Source passage -
────────────────────────────────────────

For the Shutterfly site:

          Roosevelt students were welcomed into Isilimela Comprehensive School today, shadowing a student until the very end of school. They encountered classrooms relying on chalk and repetition, as Roosevelt students came to understand two important aspects different from their own learning: One, all classes are conducted in a language not spoken in the home; two, multiple copy machines, libraries, textbooks, abundant paper and access to computers changes the shape of teaching and learning -- with fewer of these things, repetition is a way to transmit and absorb information.
          It was also our hottest day.
          Bellville joined the two other schools for a couple hours after lessons were complete. Ms. Emery from Bellville put students into groups mixing the three schools, and they began to prepare for this weekend's retreat. We sang a few songs.

────────────────────────────────────────

Information supplied -
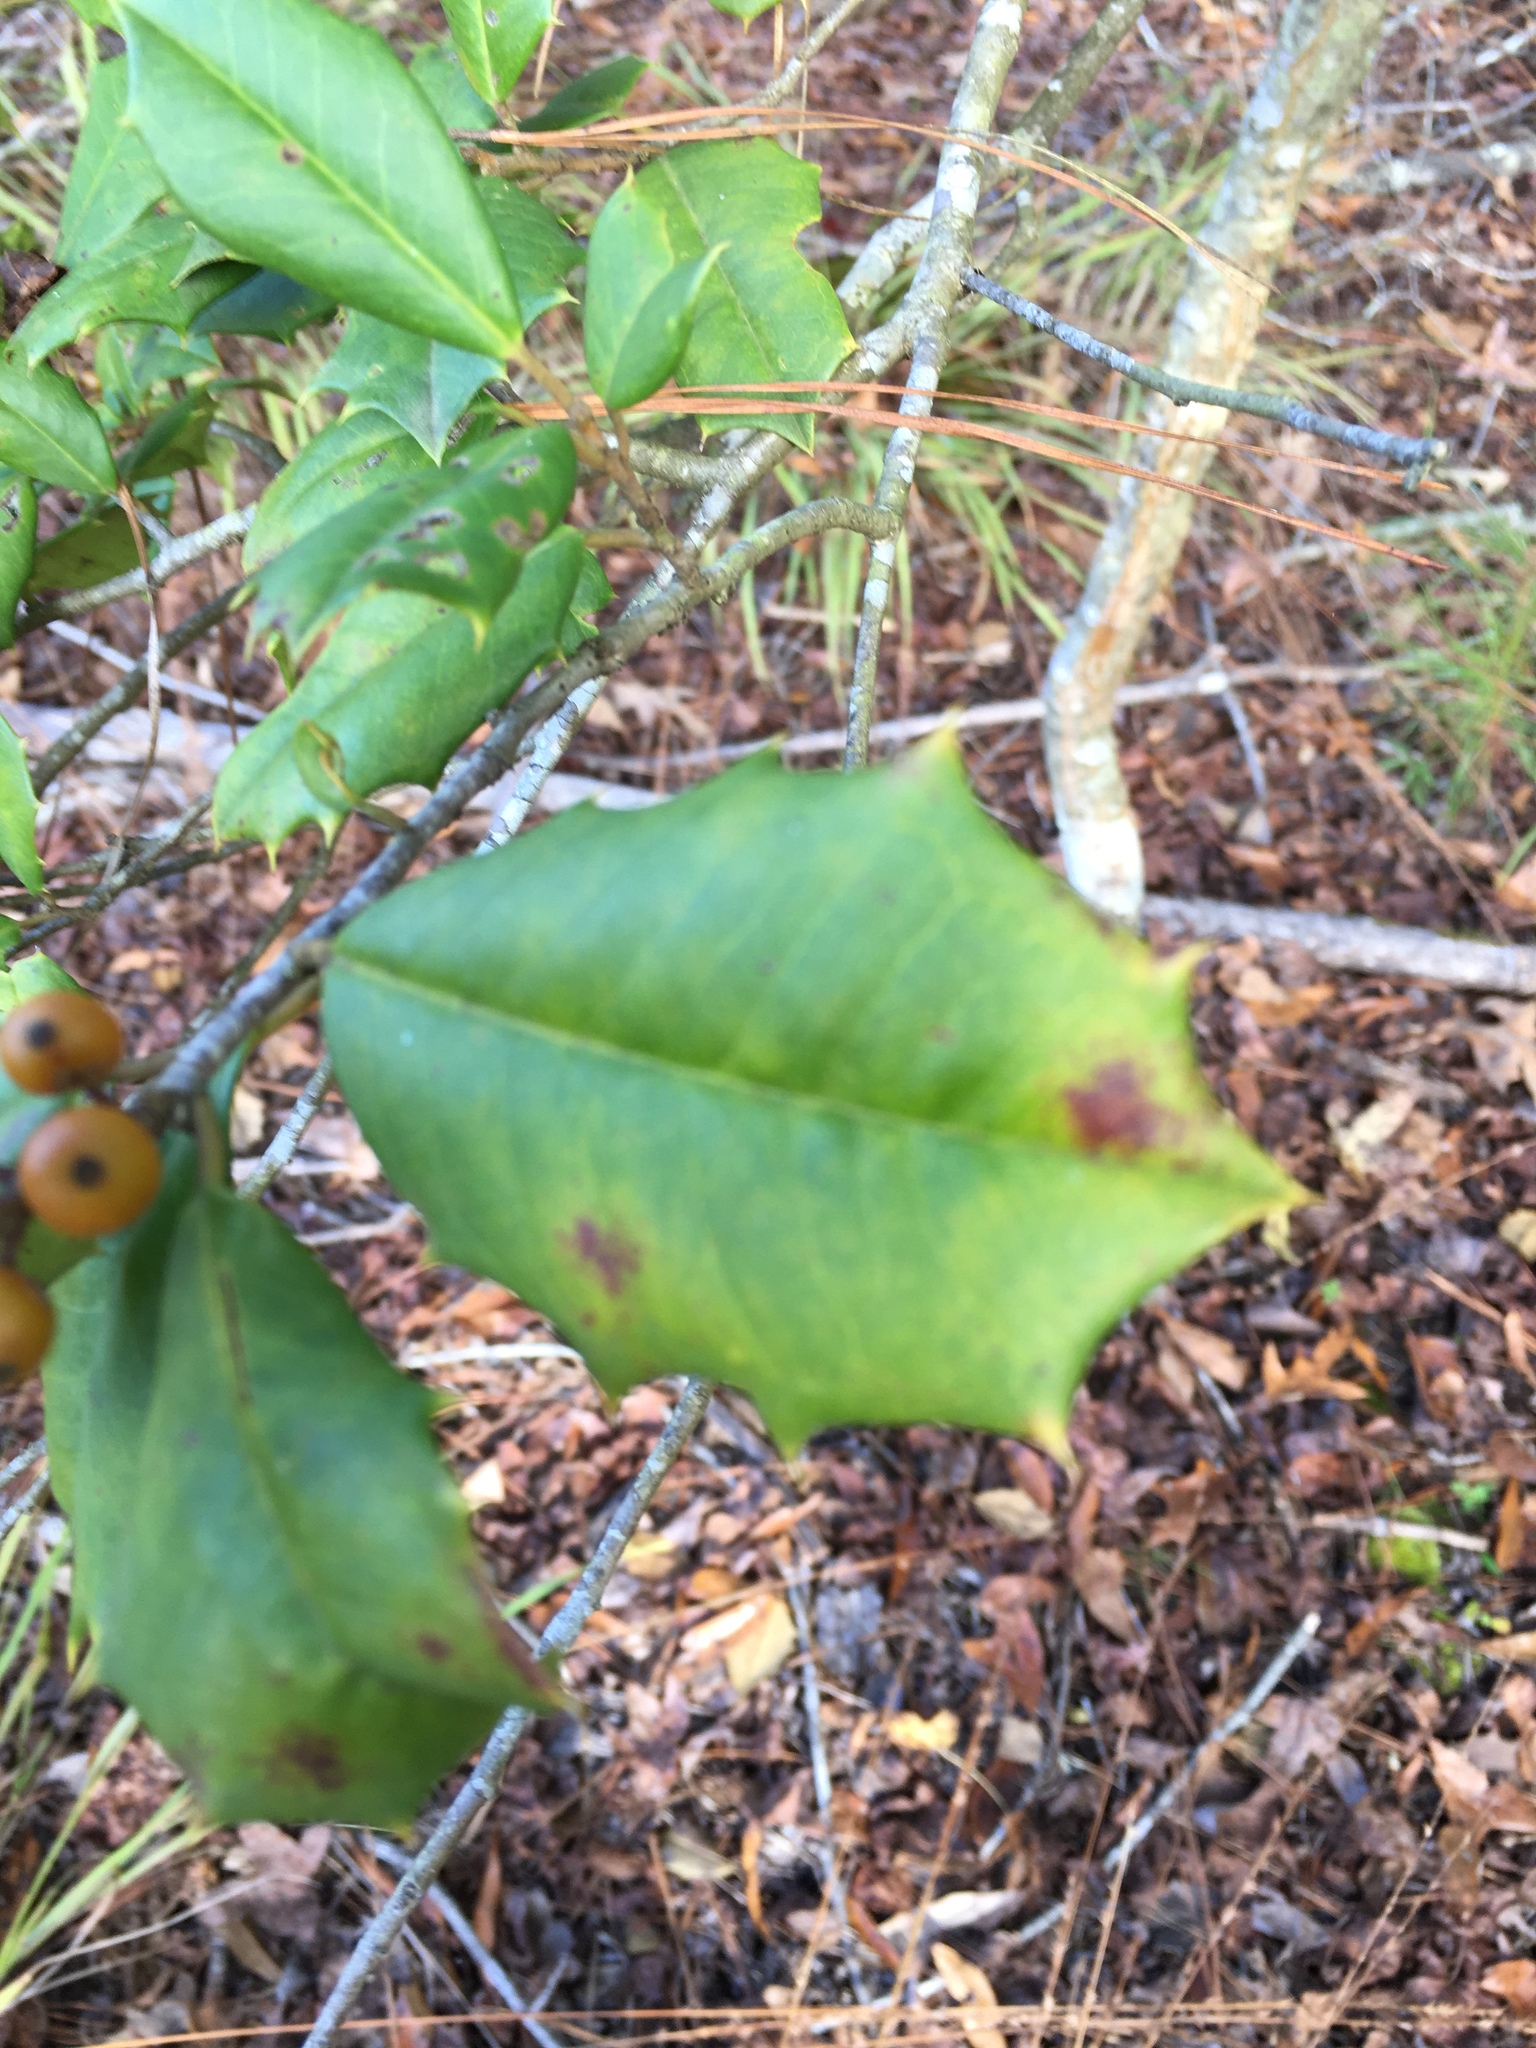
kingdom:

────────────────────────────────────────

Task list -
**A)** Do these statements agree with the Isilimela visit passage? Answer yes or no for each and quote the deciding words. (i) Roosevelt students shadowed a student until the very end of school. (ii) The day of the visit was the coolest day. (iii) Ms. Emery came from Isilimela Comprehensive School.
**B)** From the Isilimela visit passage, copy out everything from "For the Shutterfly" down to "a few songs.".

Results of the exercise -
**A)**
(i) Yes: "shadowing a student until the very end of school"
(ii) No: "It was also our hottest day."
(iii) No: "Ms. Emery from Bellville"

**B)**
For the Shutterfly site:

          Roosevelt students were welcomed into Isilimela Comprehensive School today, shadowing a student until the very end of school. They encountered classrooms relying on chalk and repetition, as Roosevelt students came to understand two important aspects different from their own learning: One, all classes are conducted in a language not spoken in the home; two, multiple copy machines, libraries, textbooks, abundant paper and access to computers changes the shape of teaching and learning -- with fewer of these things, repetition is a way to transmit and absorb information.
          It was also our hottest day.
          Bellville joined the two other schools for a couple hours after lessons were complete. Ms. Emery from Bellville put students into groups mixing the three schools, and they began to prepare for this weekend's retreat. We sang a few songs.